Zengin kılan da O’dur. Kanaatkâr eden de.

وَأَنَّهُ هُوَ رَبُّ الشِّعْرَى ﴿٤٩﴾

53/NECM SURESİ-49. AYET (Meâlleri Kıyasla): Ve ennehu huve rabbuş şı’râ.

Şi’ra (yıldızı)nın Rabbi de O’dur.

وَأَنَّهُ أَهْلَكَ عَادًا الْأُولَى ﴿٥٠﴾

53/NECM SURESİ-50. AYET (Meâlleri Kıyasla): Ve ennehu ehleke âdenil ûlâ.

O helak etti evvelki Âd’ı...

وَثَمُودَ فَمَا أَبْقَى ﴿٥١﴾

53/NECM SURESİ-51. AYET (Meâlleri Kıyasla): Ve semûde fe mâ ebkâ.

Semûd’u da baki bırakmadı..

وَقَوْمَ نُوحٍ مِّن قَبْلُ إِنَّهُمْ كَانُوا هُمْ أَظْلَمَ وَأَطْغَى ﴿٥٢﴾

53/NECM SURESİ-52. AYET (Meâlleri Kıyasla): Ve kavme nûhın min kablu, innehum kânû hum azleme ve atgâ.

Daha önce de Nuh’un kavmini... onlar, daha zalim daha azgın idiler...

وَالْمُؤْتَفِكَةَ أَهْوَى ﴿٥٣﴾

53/NECM SURESİ-53. AYET (Meâlleri Kıyasla): Vel mu’tefikete ehvâ.

Alt üst edilmiş, yok olup gitmiştir.

فَغَشَّاهَا مَا غَشَّى ﴿٥٤﴾

53/NECM SURESİ-54. AYET (Meâlleri Kıyasla): Fe gaşşâhâ mâ gaşşâ.

Onlara şiddetli bir azap bürüdü.

فَبِأَيِّ آلَاء رَبِّكَ تَتَمَارَى ﴿٥٥﴾

53/NECM SURESİ-55. AYET (Meâlleri Kıyasla): Fe bi eyyi âlâi rabbike tetemârâ.

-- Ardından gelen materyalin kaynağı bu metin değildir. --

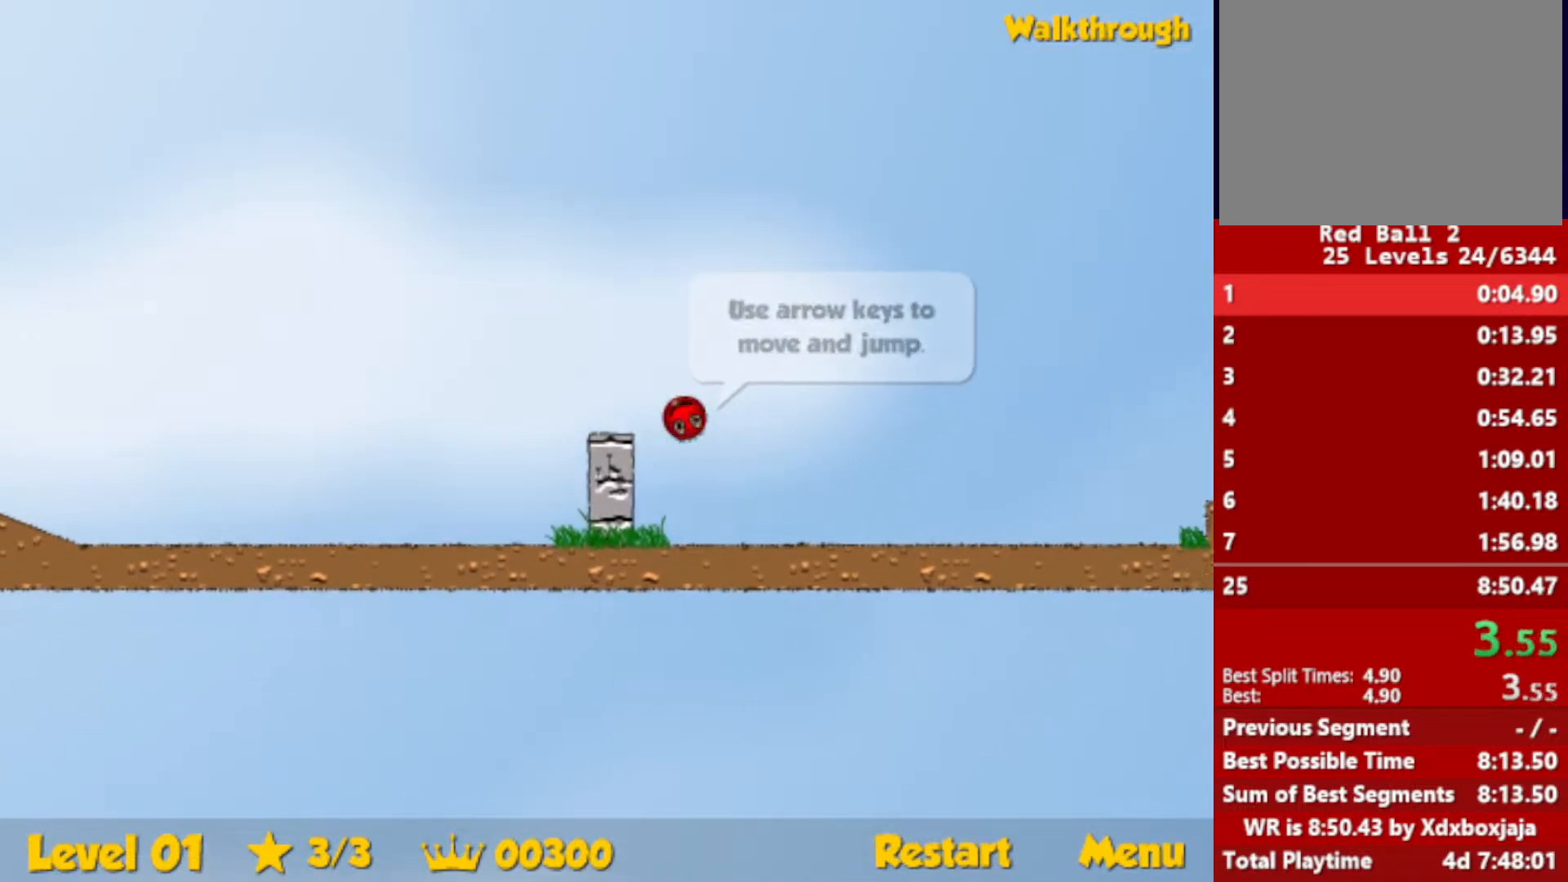
{"keys": ["right", "up"], "events": [[100, "up", "down"]]}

O halde, Rabbinin hangi nimetinden şüphe ediyorsun?

هَذَا نَذِيرٌ مِّنَ النُّذُرِ الْأُولَى ﴿٥٦﴾

53/NECM SURESİ-56. AYET (Meâlleri Kıyasla): Hâzâ nezîrun minen nuzuril ûlâ.

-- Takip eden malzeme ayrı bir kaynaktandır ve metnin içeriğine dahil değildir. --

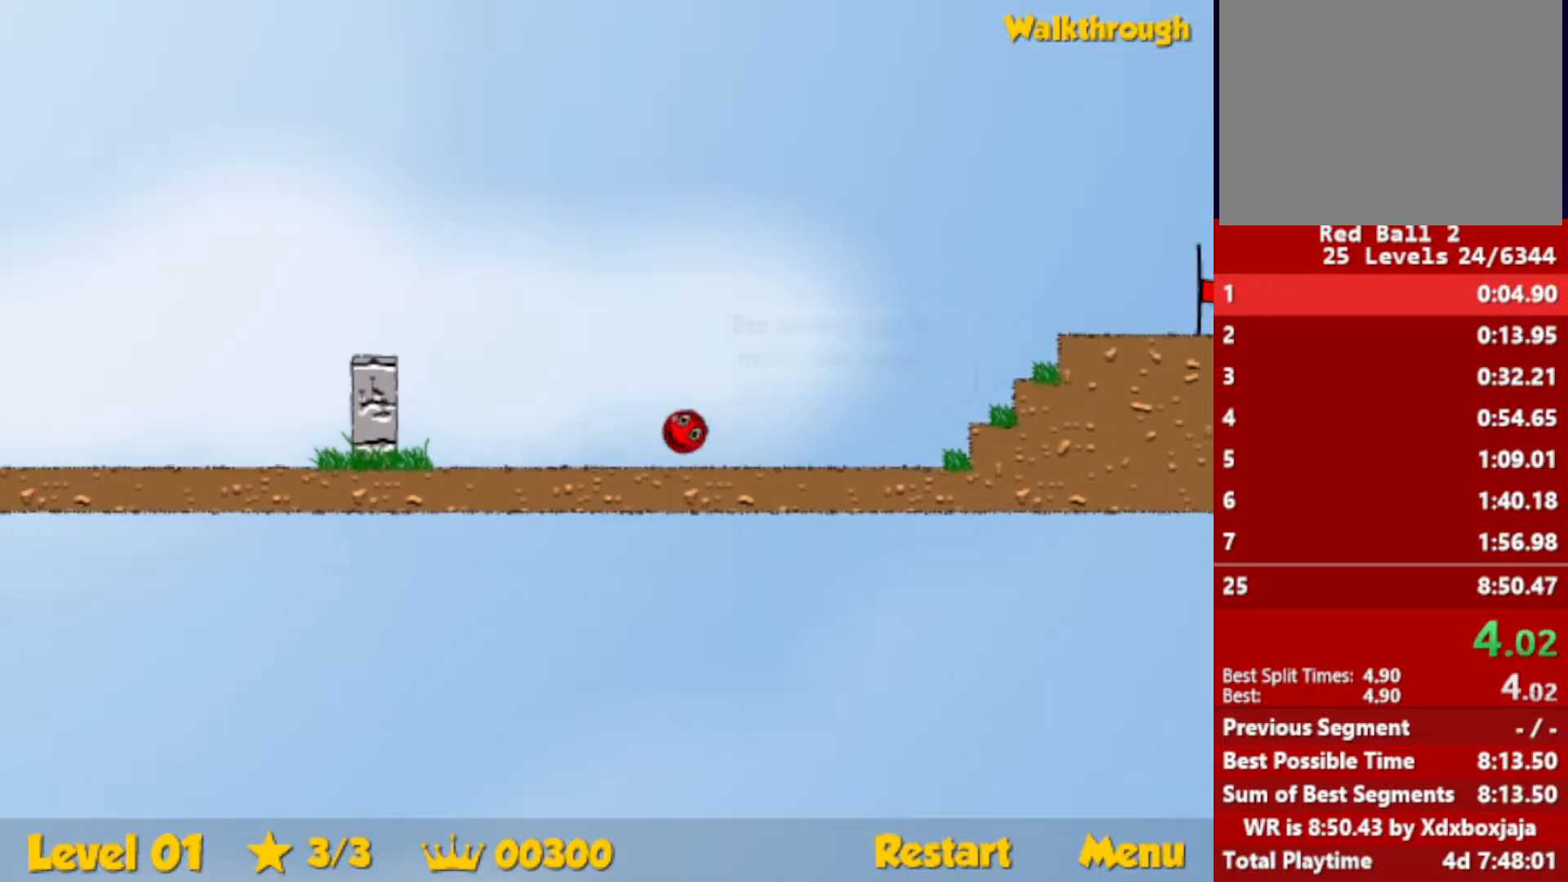
{"keys": ["right"], "events": [[250, "up", "up"]]}
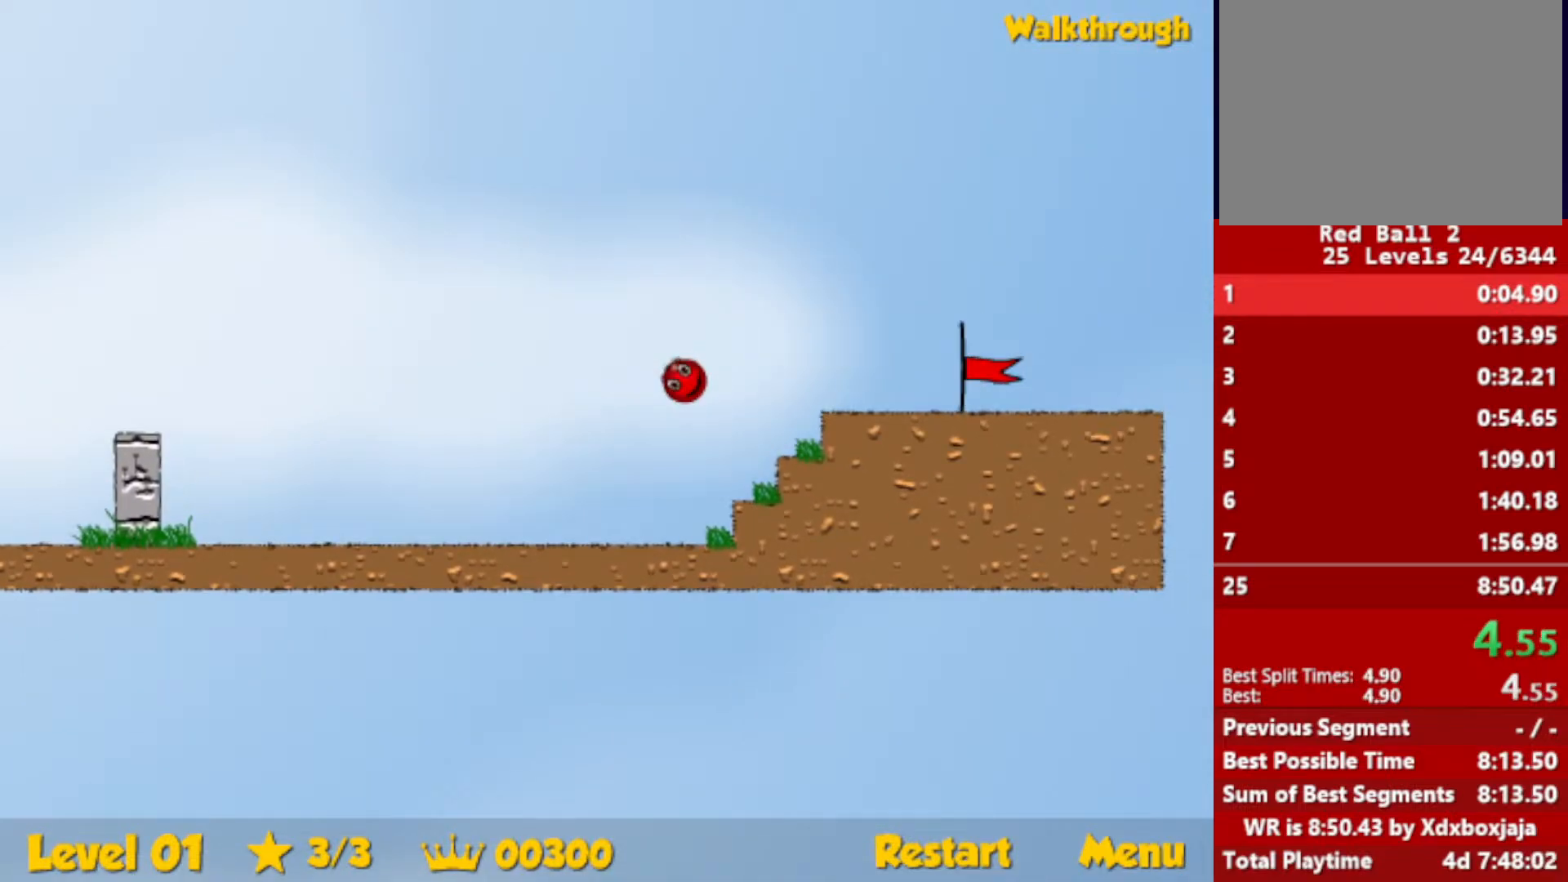
{"keys": ["right"], "events": []}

İşte bu, önceki uyarıcılar gibi bir uyarıcıdır.

أَزِفَتْ الْآزِفَةُ ﴿٥٧﴾

53/NECM SURESİ-57. AYET (Meâlleri Kıyasla): Ezifetil âzifetu.

Yaklaşan yaklaşıyor.

لَيْسَ لَهَا مِن دُونِ اللَّهِ كَاشِفَةٌ ﴿٥٨﴾

53/NECM SURESİ-58. AYET (Meâlleri Kıyasla): Leyse lehâ min dûnillâhi kâşifetun.

Onu Allah’tan başkası açığa çıkaracak değildir.

أَفَمِنْ هَذَا الْحَدِيثِ تَعْجَبُونَ ﴿٥٩﴾

53/NECM SURESİ-59. AYET (Meâlleri Kıyasla): E fe min hâzâl hadîsi ta’cebûn(ta’cebûne).

Bu söze mi şaşıyorsunuz?

وَتَضْحَكُونَ وَلَا تَبْكُونَ ﴿٦٠﴾

53/NECM SURESİ-60. AYET (Meâlleri Kıyasla): Ve tedhakûne ve lâ tebkûn(tebkûne).

Gülüyorsunuz, ağlamıyorsunuz?!

وَأَنتُمْ سَامِدُونَ ﴿٦١﴾

53/NECM SURESİ-61. AYET (Meâlleri Kıyasla): Ve entum sâmidûn(sâmidûne).

Eğlenip duruyorsunuz!

فَاسْجُدُوا لِلَّهِ وَاعْبُدُوا* ﴿٦٢﴾

53/NECM SURESİ-62. AYET (Meâlleri Kıyasla): Fescudû lillâhi va’budû. (SECDE ÂYETİ)

Artık, Allah’a secde edin. O’na kulluk edin.